Supplied information:

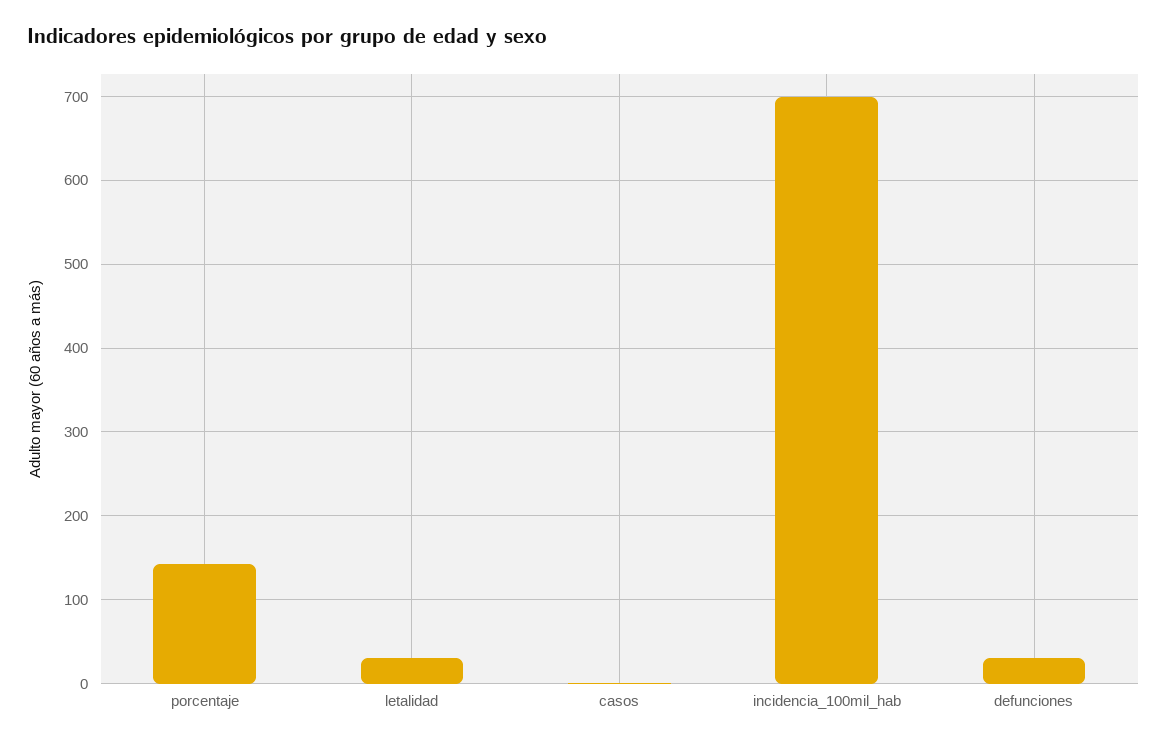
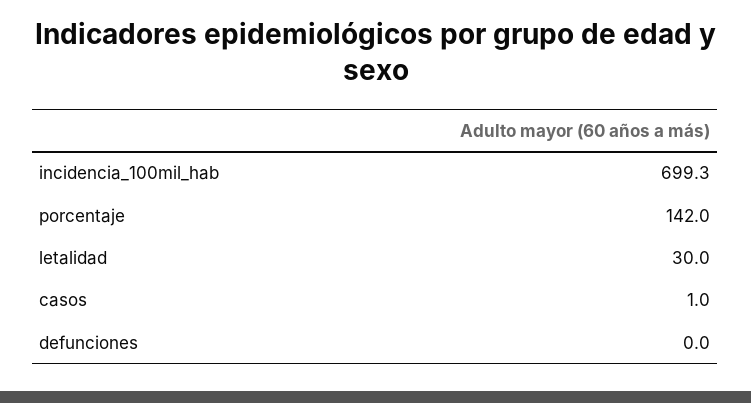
  {
    "porcentaje": 142,
    "letalidad": 30,
    "casos": 1,
    "incidencia_100mil_hab": 699.3,
-   "defunciones": 30
+   "defunciones": 0
  }

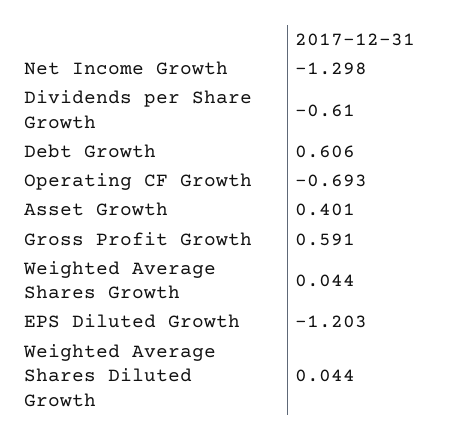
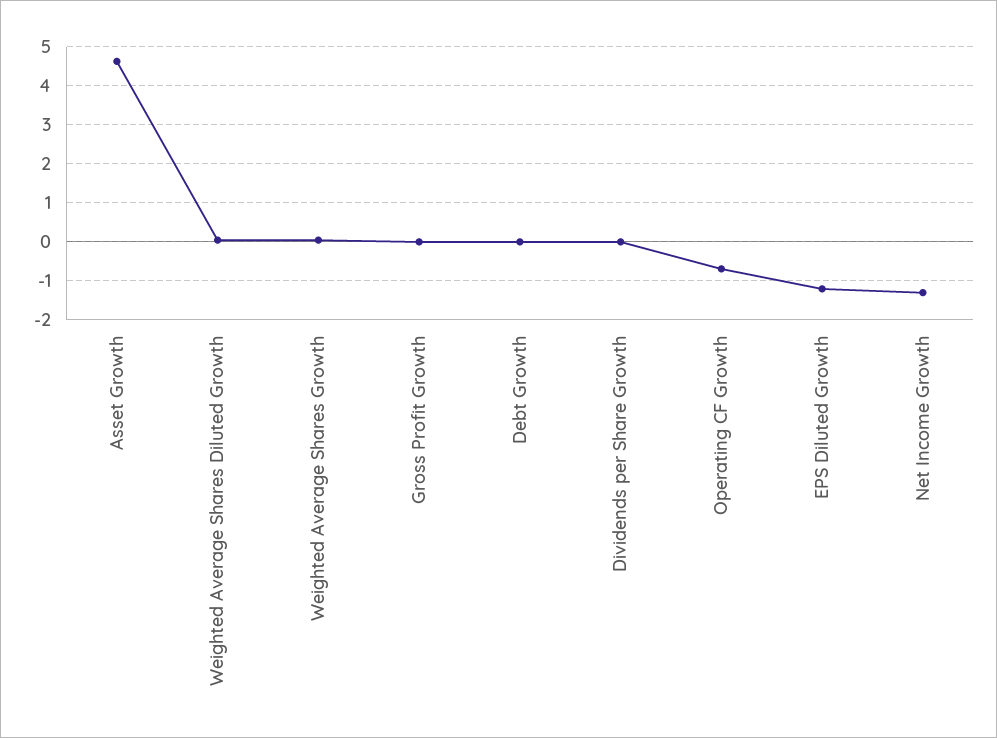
  {
    "Net Income Growth": -1.298,
-   "Dividends per Share Growth": -0.61,
+   "Dividends per Share Growth": 0,
-   "Debt Growth": 0.606,
+   "Debt Growth": 0,
    "Operating CF Growth": -0.693,
-   "Asset Growth": 0.401,
+   "Asset Growth": 4.6,
-   "Gross Profit Growth": 0.591,
+   "Gross Profit Growth": 0,
    "Weighted Average Shares Growth": 0.044,
    "EPS Diluted Growth": -1.203,
    "Weighted Average Shares Diluted Growth": 0.044
  }

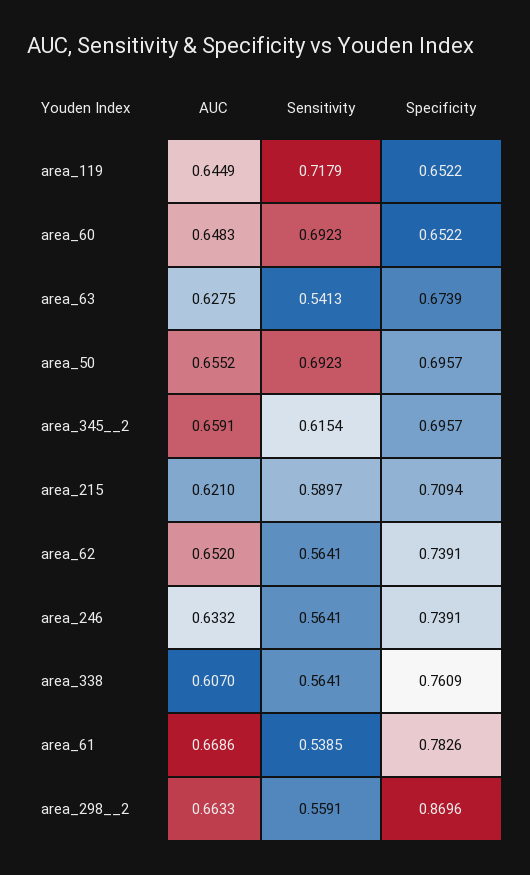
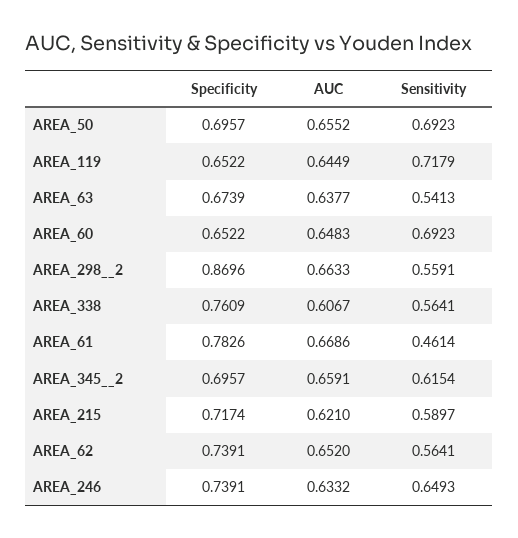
  {
    "AUC": {
      "area_119": 0.6449,
      "area_60": 0.6483,
-     "area_63": 0.6275,
+     "area_63": 0.6377,
      "area_50": 0.6552,
      "area_345__2": 0.6591,
      "area_215": 0.621,
      "area_62": 0.652,
      "area_246": 0.6332,
-     "area_338": 0.607,
+     "area_338": 0.6067,
      "area_61": 0.6686,
      "area_298__2": 0.6633
    },
    "Sensitivity": {
      "area_119": 0.7179,
      "area_60": 0.6923,
      "area_63": 0.5413,
      "area_50": 0.6923,
      "area_345__2": 0.6154,
      "area_215": 0.5897,
      "area_62": 0.5641,
-     "area_246": 0.5641,
+     "area_246": 0.6493,
      "area_338": 0.5641,
-     "area_61": 0.5385,
+     "area_61": 0.4614,
      "area_298__2": 0.5591
    },
    "Specificity": {
      "area_119": 0.6522,
      "area_60": 0.6522,
      "area_63": 0.6739,
      "area_50": 0.6957,
      "area_345__2": 0.6957,
-     "area_215": 0.7094,
+     "area_215": 0.7174,
      "area_62": 0.7391,
      "area_246": 0.7391,
      "area_338": 0.7609,
      "area_61": 0.7826,
      "area_298__2": 0.8696
    }
  }

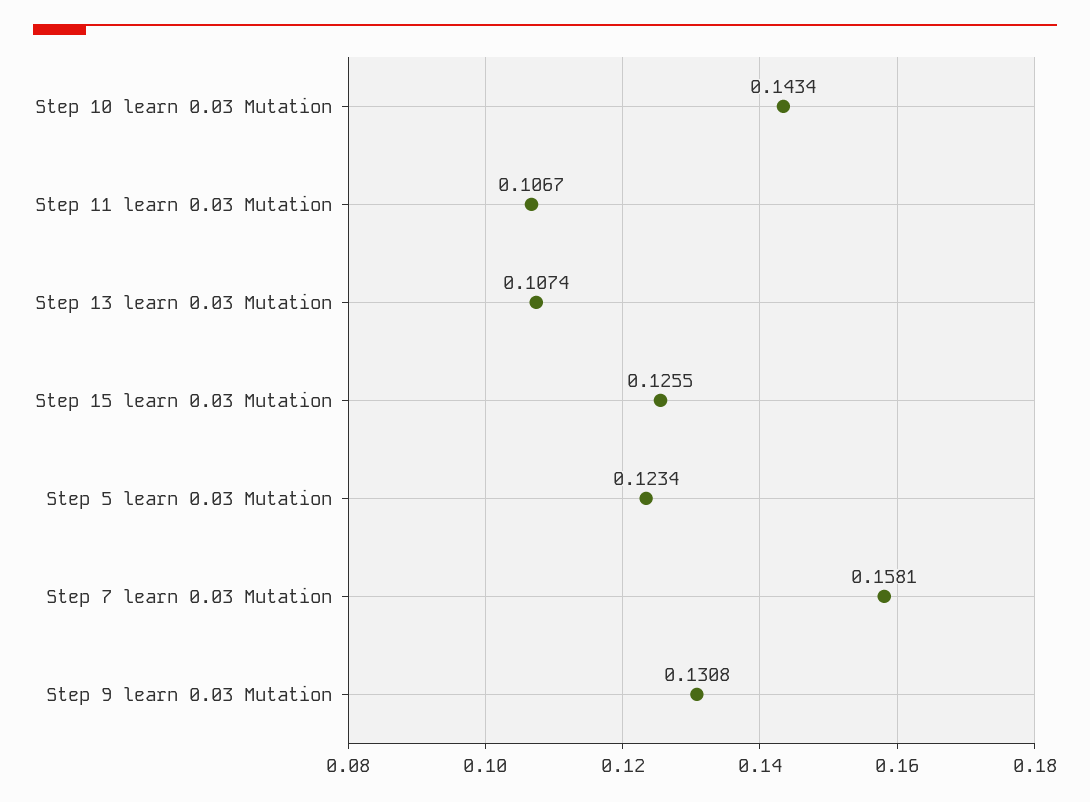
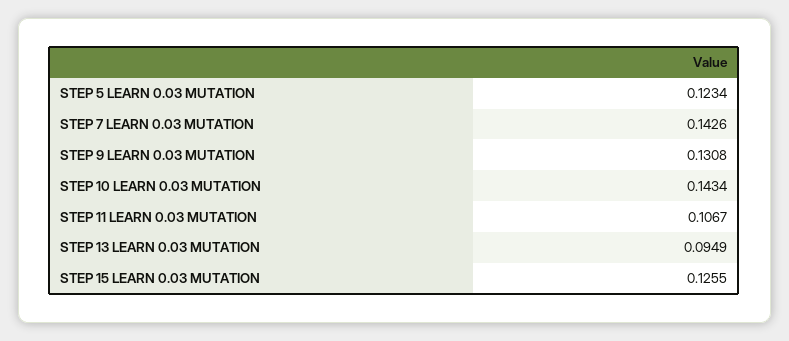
  {
    "Step 10 learn 0.03 Mutation": 0.1434,
    "Step 11 learn 0.03 Mutation": 0.1067,
-   "Step 13 learn 0.03 Mutation": 0.1074,
+   "Step 13 learn 0.03 Mutation": 0.0949,
    "Step 15 learn 0.03 Mutation": 0.1255,
    "Step 5 learn 0.03 Mutation": 0.1234,
-   "Step 7 learn 0.03 Mutation": 0.1581,
+   "Step 7 learn 0.03 Mutation": 0.1426,
    "Step 9 learn 0.03 Mutation": 0.1308
  }

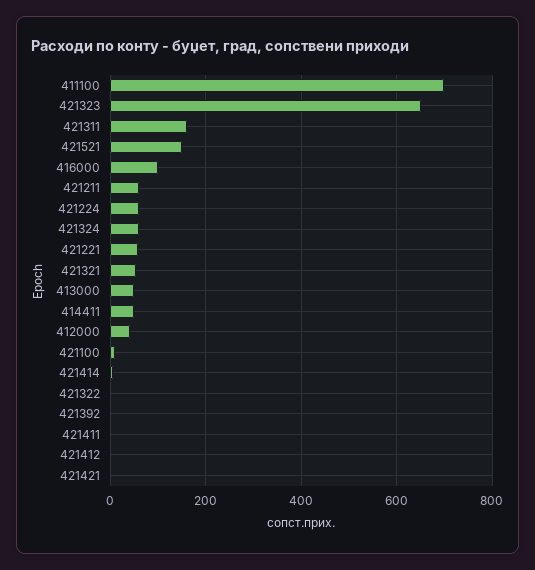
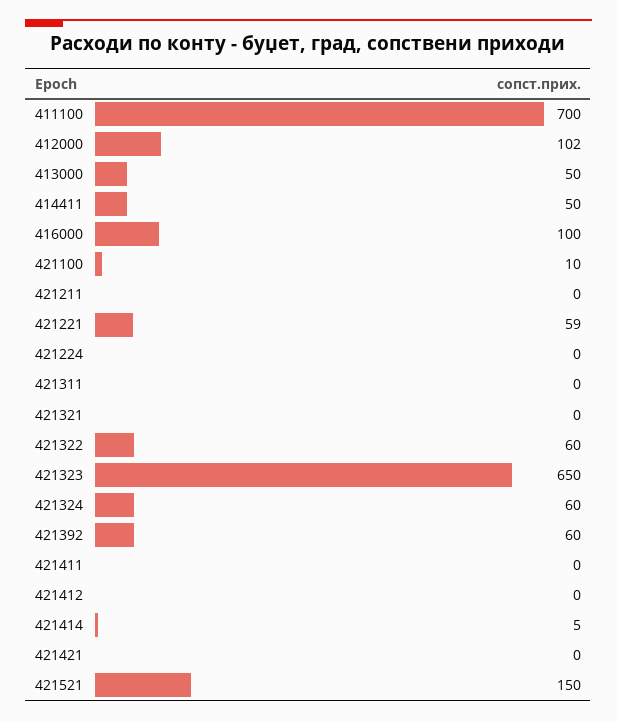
  {
    "411100": 700,
    "421323": 650,
-   "421311": 160,
+   "421311": 0,
    "421521": 150,
    "416000": 100,
-   "421211": 60,
+   "421211": 0,
-   "421224": 60,
+   "421224": 0,
    "421324": 60,
    "421221": 59,
-   "421321": 60,
+   "421321": 0,
    "413000": 50,
    "414411": 50,
-   "412000": 40,
+   "412000": 102,
    "421100": 10,
    "421414": 5,
-   "421322": 0,
+   "421322": 60,
-   "421392": 0,
+   "421392": 60,
    "421411": 0,
    "421412": 0,
    "421421": 0
  }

What to work on:
Using the material above, filter for lines holding "Average" and copy each one.

Task response:
    "Weighted Average Shares Growth": 0.044,
    "Weighted Average Shares Diluted Growth": 0.044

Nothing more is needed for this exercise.